■ REQUIREMENT
Reproduce the data, keeping every word exactly as it is.

Collected data:
Content starts

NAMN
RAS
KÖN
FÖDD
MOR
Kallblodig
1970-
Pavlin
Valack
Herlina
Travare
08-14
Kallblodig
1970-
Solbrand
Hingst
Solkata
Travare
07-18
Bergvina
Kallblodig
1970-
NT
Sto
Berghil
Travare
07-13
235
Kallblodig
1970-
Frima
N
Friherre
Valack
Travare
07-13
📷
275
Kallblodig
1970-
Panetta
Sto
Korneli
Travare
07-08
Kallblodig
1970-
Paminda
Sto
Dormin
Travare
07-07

Content ends

■ RESPONSE AREA
NAMN
RAS
KÖN
FÖDD
MOR
Kallblodig
1970-
Pavlin
Valack
Herlina
Travare
08-14
Kallblodig
1970-
Solbrand
Hingst
Solkata
Travare
07-18
Bergvina
Kallblodig
1970-
NT
Sto
Berghil
Travare
07-13
235
Kallblodig
1970-
Frima
N
Friherre
Valack
Travare
07-13
📷
275
Kallblodig
1970-
Panetta
Sto
Korneli
Travare
07-08
Kallblodig
1970-
Paminda
Sto
Dormin
Travare
07-07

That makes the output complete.